▶ _HOW TO COMPLETE THIS TASK_
Reproduce every one of the following rows verbatim, keeping each line break and character unchanged.
*** DATA IN THIS EXERCISE
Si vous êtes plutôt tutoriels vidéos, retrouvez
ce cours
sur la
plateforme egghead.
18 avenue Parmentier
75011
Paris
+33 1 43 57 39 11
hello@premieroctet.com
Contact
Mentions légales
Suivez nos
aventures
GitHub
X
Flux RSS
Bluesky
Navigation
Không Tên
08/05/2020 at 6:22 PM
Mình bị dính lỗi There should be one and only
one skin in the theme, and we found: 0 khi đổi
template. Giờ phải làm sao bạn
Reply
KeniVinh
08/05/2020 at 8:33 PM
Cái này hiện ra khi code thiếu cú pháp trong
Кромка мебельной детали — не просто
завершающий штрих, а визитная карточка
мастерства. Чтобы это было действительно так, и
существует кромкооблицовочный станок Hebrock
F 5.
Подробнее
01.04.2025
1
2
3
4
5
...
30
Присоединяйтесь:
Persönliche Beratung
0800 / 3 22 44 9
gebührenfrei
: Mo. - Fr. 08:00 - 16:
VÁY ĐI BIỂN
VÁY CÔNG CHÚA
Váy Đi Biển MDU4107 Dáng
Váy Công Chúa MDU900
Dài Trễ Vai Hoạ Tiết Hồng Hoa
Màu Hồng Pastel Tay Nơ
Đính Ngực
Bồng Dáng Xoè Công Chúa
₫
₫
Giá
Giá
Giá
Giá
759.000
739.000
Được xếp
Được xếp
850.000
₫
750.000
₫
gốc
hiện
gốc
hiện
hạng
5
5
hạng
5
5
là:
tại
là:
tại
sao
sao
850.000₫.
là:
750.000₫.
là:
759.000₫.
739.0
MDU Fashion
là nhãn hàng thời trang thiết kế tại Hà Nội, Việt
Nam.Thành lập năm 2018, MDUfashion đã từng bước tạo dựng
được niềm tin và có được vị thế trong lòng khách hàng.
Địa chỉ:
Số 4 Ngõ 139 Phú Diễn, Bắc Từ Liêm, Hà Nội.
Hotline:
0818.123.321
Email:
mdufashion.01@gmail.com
******
▶ _OUTPUT FOR THIS EXERCISE_
Si vous êtes plutôt tutoriels vidéos, retrouvez
ce cours
sur la
plateforme egghead.
18 avenue Parmentier
75011
Paris
+33 1 43 57 39 11
hello@premieroctet.com
Contact
Mentions légales
Suivez nos
aventures
GitHub
X
Flux RSS
Bluesky
Navigation
Không Tên
08/05/2020 at 6:22 PM
Mình bị dính lỗi There should be one and only
one skin in the theme, and we found: 0 khi đổi
template. Giờ phải làm sao bạn
Reply
KeniVinh
08/05/2020 at 8:33 PM
Cái này hiện ra khi code thiếu cú pháp trong
Кромка мебельной детали — не просто
завершающий штрих, а визитная карточка
мастерства. Чтобы это было действительно так, и
существует кромкооблицовочный станок Hebrock
F 5.
Подробнее
01.04.2025
1
2
3
4
5
...
30
Присоединяйтесь:
Persönliche Beratung
0800 / 3 22 44 9
gebührenfrei
: Mo. - Fr. 08:00 - 16:
VÁY ĐI BIỂN
VÁY CÔNG CHÚA
Váy Đi Biển MDU4107 Dáng
Váy Công Chúa MDU900
Dài Trễ Vai Hoạ Tiết Hồng Hoa
Màu Hồng Pastel Tay Nơ
Đính Ngực
Bồng Dáng Xoè Công Chúa
₫
₫
Giá
Giá
Giá
Giá
759.000
739.000
Được xếp
Được xếp
850.000
₫
750.000
₫
gốc
hiện
gốc
hiện
hạng
5
5
hạng
5
5
là:
tại
là:
tại
sao
sao
850.000₫.
là:
750.000₫.
là:
759.000₫.
739.0
MDU Fashion
là nhãn hàng thời trang thiết kế tại Hà Nội, Việt
Nam.Thành lập năm 2018, MDUfashion đã từng bước tạo dựng
được niềm tin và có được vị thế trong lòng khách hàng.
Địa chỉ:
Số 4 Ngõ 139 Phú Diễn, Bắc Từ Liêm, Hà Nội.
Hotline:
0818.123.321
Email:
mdufashion.01@gmail.com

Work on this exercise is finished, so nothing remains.